Andrade and his colleagues have demonstrated that the device is able to levitate lightweight particles, including polystyrene particles measuring 3 mm across. Despite successfully inventing the levitation device, it sounds like Andrade is keeping his feet firmly on the ground. “The next step is to improve the device to levitate heavier materials,” he says.

The Brazilian scientists might well have celebrated their high-flying new technology with a glass of champagne, or “bubbly.” For the scientifically minded, sipping champagne could prompt questions such as “How do bubbles form?” and “How many bubbles are in my glass?”

Carl Djerassi, an award-winning organic chemist who passed away recently at age 91, was so intrigued by the topic that he wrote a play, “Insufficiency,” about the fictitious academic subject of “bubbleology.” But there are those whose study of bubbles in bubbly is more scientific.

-------------------------

● **Requirement 1**
Copy word for word the part of the excerpt on levitation and champagne bubbles from "The Brazilian scientists" up to and including "is more scientific.".
● **Requirement 2**
Write the next part of the excerpt on levitation and champagne bubbles, picking up after its final sentence.

● **Material supplied**
-------------------------

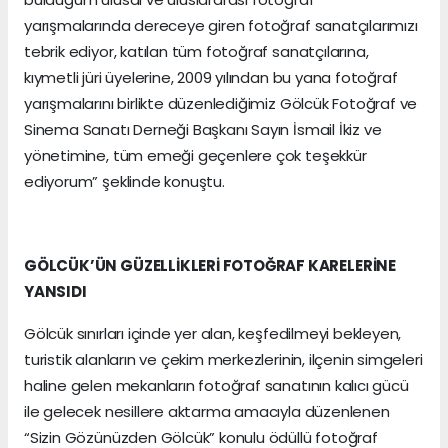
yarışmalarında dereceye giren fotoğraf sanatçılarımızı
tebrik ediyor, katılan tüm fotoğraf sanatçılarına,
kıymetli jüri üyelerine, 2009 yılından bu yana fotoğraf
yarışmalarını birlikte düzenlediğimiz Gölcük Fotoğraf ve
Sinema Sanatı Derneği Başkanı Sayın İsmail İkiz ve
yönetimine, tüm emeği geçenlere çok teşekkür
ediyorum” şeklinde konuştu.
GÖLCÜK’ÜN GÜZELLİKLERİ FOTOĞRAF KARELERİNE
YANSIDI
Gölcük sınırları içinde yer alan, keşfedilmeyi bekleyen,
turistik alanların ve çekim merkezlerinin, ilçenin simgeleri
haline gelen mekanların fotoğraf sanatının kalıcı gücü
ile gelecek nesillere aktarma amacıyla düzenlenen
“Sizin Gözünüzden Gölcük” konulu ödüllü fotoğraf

-------------------------

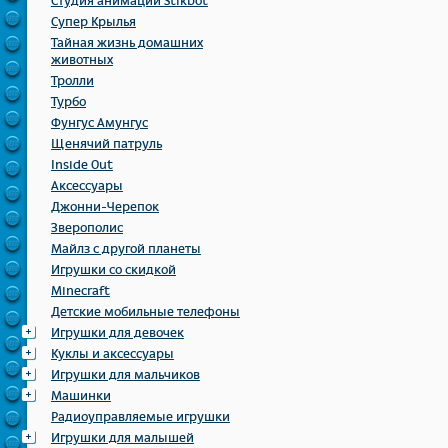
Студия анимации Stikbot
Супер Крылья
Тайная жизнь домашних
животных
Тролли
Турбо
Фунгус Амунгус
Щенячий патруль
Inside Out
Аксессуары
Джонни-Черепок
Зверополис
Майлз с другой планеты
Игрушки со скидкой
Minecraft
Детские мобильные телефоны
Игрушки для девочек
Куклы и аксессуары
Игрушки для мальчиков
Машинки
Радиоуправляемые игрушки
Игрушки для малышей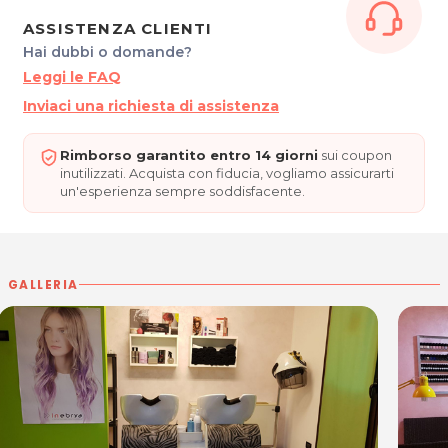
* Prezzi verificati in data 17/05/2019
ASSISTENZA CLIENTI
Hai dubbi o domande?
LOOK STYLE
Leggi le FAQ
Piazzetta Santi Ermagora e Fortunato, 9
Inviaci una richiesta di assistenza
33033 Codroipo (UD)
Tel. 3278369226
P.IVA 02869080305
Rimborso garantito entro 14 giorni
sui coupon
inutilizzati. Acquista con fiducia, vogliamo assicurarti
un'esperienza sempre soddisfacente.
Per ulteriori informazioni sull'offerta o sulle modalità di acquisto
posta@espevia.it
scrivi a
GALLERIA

-------------------------

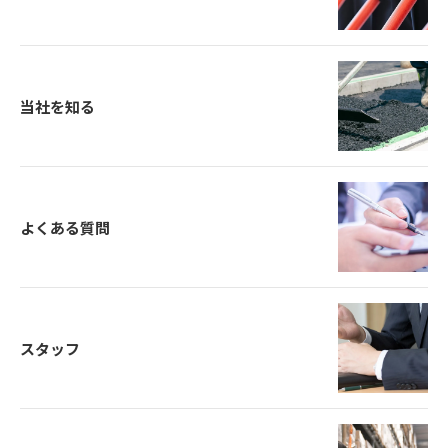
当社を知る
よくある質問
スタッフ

-------------------------

● **Answer section 1**
The Brazilian scientists might well have celebrated their high-flying new technology with a glass of champagne, or “bubbly.” For the scientifically minded, sipping champagne could prompt questions such as “How do bubbles form?” and “How many bubbles are in my glass?”

Carl Djerassi, an award-winning organic chemist who passed away recently at age 91, was so intrigued by the topic that he wrote a play, “Insufficiency,” about the fictitious academic subject of “bubbleology.” But there are those whose study of bubbles in bubbly is more scientific.

● **Answer section 2**
Number cruncher Gérard Liger-Belair of the University of Rheims Champagne-Ardenne—yes, that Champagne region in France—who heads a research group named “effervescence” has developed a mathematical model to determine how many bubbles form in a glass of sparkling wine (J. Phys. Chem. B 2014, DOI: 10.1021/jp500295e).

The number of bubbles likely to form in a single glass results from the relationship among dissolved carbon dioxide, tiny gas pockets that are trapped within particles and act as bubble nucleation sites, and ascending bubble dynamics, Liger-Belair found. His conclusion is that each glass of bubbly has about 1 million bubbles.

Although Liger-Belair’s calculations involve an understanding of the chemistry associated with bubbles, it is noted that the subject also demands a certain amount of fizzics.